> What you will do:
Please return every record below exactly as it stands.

(Saved data entries)
= = = =

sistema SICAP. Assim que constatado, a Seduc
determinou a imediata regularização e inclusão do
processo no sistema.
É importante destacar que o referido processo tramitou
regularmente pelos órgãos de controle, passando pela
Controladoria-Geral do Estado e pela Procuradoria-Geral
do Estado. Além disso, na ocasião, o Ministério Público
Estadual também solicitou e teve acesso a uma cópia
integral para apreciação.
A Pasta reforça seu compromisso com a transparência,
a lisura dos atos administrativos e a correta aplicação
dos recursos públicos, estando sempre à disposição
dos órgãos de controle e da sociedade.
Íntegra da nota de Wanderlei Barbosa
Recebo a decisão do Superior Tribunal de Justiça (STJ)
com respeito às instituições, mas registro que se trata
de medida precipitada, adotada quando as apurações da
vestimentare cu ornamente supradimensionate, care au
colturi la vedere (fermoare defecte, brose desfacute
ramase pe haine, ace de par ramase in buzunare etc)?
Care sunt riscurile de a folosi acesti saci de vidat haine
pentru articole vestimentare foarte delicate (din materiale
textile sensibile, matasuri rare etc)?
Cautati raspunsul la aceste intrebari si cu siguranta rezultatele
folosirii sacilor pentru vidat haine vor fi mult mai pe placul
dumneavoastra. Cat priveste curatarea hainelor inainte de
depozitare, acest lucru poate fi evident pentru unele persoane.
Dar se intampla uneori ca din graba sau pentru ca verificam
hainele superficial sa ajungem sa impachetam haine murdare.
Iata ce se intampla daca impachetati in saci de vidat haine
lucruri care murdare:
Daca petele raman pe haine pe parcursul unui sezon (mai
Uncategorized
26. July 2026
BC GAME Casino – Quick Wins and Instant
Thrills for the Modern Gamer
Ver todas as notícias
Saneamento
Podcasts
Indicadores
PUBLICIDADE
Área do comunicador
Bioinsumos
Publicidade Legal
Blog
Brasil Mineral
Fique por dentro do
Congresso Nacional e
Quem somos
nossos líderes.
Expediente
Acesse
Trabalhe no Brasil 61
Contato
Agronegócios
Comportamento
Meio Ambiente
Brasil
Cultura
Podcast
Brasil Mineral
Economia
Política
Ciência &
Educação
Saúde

= = = =

> Output of the task:
sistema SICAP. Assim que constatado, a Seduc
determinou a imediata regularização e inclusão do
processo no sistema.
É importante destacar que o referido processo tramitou
regularmente pelos órgãos de controle, passando pela
Controladoria-Geral do Estado e pela Procuradoria-Geral
do Estado. Além disso, na ocasião, o Ministério Público
Estadual também solicitou e teve acesso a uma cópia
integral para apreciação.
A Pasta reforça seu compromisso com a transparência,
a lisura dos atos administrativos e a correta aplicação
dos recursos públicos, estando sempre à disposição
dos órgãos de controle e da sociedade.
Íntegra da nota de Wanderlei Barbosa
Recebo a decisão do Superior Tribunal de Justiça (STJ)
com respeito às instituições, mas registro que se trata
de medida precipitada, adotada quando as apurações da
vestimentare cu ornamente supradimensionate, care au
colturi la vedere (fermoare defecte, brose desfacute
ramase pe haine, ace de par ramase in buzunare etc)?
Care sunt riscurile de a folosi acesti saci de vidat haine
pentru articole vestimentare foarte delicate (din materiale
textile sensibile, matasuri rare etc)?
Cautati raspunsul la aceste intrebari si cu siguranta rezultatele
folosirii sacilor pentru vidat haine vor fi mult mai pe placul
dumneavoastra. Cat priveste curatarea hainelor inainte de
depozitare, acest lucru poate fi evident pentru unele persoane.
Dar se intampla uneori ca din graba sau pentru ca verificam
hainele superficial sa ajungem sa impachetam haine murdare.
Iata ce se intampla daca impachetati in saci de vidat haine
lucruri care murdare:
Daca petele raman pe haine pe parcursul unui sezon (mai
Uncategorized
26. July 2026
BC GAME Casino – Quick Wins and Instant
Thrills for the Modern Gamer
Ver todas as notícias
Saneamento
Podcasts
Indicadores
PUBLICIDADE
Área do comunicador
Bioinsumos
Publicidade Legal
Blog
Brasil Mineral
Fique por dentro do
Congresso Nacional e
Quem somos
nossos líderes.
Expediente
Acesse
Trabalhe no Brasil 61
Contato
Agronegócios
Comportamento
Meio Ambiente
Brasil
Cultura
Podcast
Brasil Mineral
Economia
Política
Ciência &
Educação
Saúde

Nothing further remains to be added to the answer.